A Logic of Elimination

/a-logic-of-elimination

  • A Logic of Elimination
    https://jewishcurrents.org/a-logic-of-elimination

    AS : When we talk about colonialism, we often talk about one sovereign nation colonizing another—French colonialism in Vietnam or British colonialism in Jamaica. In the case of Zionism, the lack of a single “mother country” is often used to dispute characterizations of Israel as a settler colonial state. What do you make of this?

    LV : The lack of a single “mother country” would demonstrate that Zionism was not a colonial movement—that is, a movement aiming to benefit an imperial metropole. This is accurate, because it was a settler colonial one: Even if the Zionist colonies were initially established under the imperial rule of Britain, Zionists always saw these colonial or imperial arrangements as inherently temporary. Eradicating the Indigenous population and its sovereignties in order to replace it with a sovereign Jewish state was always the end game.

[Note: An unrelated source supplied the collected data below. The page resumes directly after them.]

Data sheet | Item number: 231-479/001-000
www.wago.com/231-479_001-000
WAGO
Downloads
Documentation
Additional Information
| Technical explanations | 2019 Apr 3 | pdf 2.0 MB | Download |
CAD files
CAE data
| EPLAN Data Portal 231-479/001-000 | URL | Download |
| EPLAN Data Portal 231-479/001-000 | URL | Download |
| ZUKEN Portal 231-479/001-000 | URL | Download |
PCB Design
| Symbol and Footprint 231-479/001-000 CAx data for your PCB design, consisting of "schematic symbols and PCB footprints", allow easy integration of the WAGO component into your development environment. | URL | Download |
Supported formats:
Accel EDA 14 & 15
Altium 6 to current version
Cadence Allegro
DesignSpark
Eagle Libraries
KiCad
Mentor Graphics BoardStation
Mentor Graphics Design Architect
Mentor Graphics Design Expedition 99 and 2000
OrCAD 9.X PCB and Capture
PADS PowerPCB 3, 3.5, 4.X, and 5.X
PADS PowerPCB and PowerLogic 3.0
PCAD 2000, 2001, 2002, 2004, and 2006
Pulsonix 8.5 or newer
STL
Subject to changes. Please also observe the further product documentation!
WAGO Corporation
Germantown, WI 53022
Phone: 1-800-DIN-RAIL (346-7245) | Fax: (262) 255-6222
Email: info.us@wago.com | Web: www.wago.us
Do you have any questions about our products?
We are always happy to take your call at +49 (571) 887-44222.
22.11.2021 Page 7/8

    Besides, we should reconsider what’s meant when we talk about a colony as an emanation of a “mother country.” For example, the United States, the most successful settler project of all, was once a collection of British colonies, but the settlers came from countries across northern and western Europe, and elsewhere. Palestine, too, was once a British colony, but the settlers came from, among other places, countries across central and eastern Europe. In terms of political geometry, I see little difference.

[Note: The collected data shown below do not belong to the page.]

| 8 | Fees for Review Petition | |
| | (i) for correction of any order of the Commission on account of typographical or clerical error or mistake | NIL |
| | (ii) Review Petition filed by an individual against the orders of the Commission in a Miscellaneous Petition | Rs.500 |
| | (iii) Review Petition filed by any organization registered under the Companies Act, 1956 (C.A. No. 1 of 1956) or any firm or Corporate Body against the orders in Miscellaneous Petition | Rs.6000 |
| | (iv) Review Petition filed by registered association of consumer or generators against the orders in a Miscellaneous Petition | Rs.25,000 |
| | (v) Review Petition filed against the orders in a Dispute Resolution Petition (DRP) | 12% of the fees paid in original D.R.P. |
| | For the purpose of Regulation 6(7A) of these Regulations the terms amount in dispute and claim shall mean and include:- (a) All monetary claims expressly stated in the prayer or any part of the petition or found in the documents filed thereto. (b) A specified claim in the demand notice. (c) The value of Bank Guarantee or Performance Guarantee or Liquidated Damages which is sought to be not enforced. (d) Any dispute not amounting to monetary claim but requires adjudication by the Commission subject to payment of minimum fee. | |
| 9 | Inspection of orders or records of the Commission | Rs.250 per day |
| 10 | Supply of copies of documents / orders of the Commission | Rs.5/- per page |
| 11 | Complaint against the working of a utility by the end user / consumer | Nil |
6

    AS : Are there other examples of settler colonial movements that claimed to be “returning,” as Zionists imagined they were to Palestine?

    LV : The notion of return frames many settler movements: returning to the land, returning to an authentic consciousness, returning to an invigorating environment, returning to a prerevolutionary world. The return to empire was a trope of the Italian fascists who claimed they were “returning” to Libya. When the French set out to colonize Algeria, French representations framed the North African country as the site of an original Latin world awaiting the return of the settlers. The European settlers of North America, too, fantasized that they had previously colonized the land. They even “found” inscriptions on some rocks “demonstrating” that their ancestors had once populated the areas they were now claiming. This land, they reasoned, was their inheritance. Even the settlers of Australia and New Zealand fantasized that the Indigenous peoples they were encountering were “Aryans,” people they shared some remote ancestors with. If they shared ancestors, the settlers reasoned, then they could rightfully claim the whole country as an inheritance. I could go on, but you get the pattern.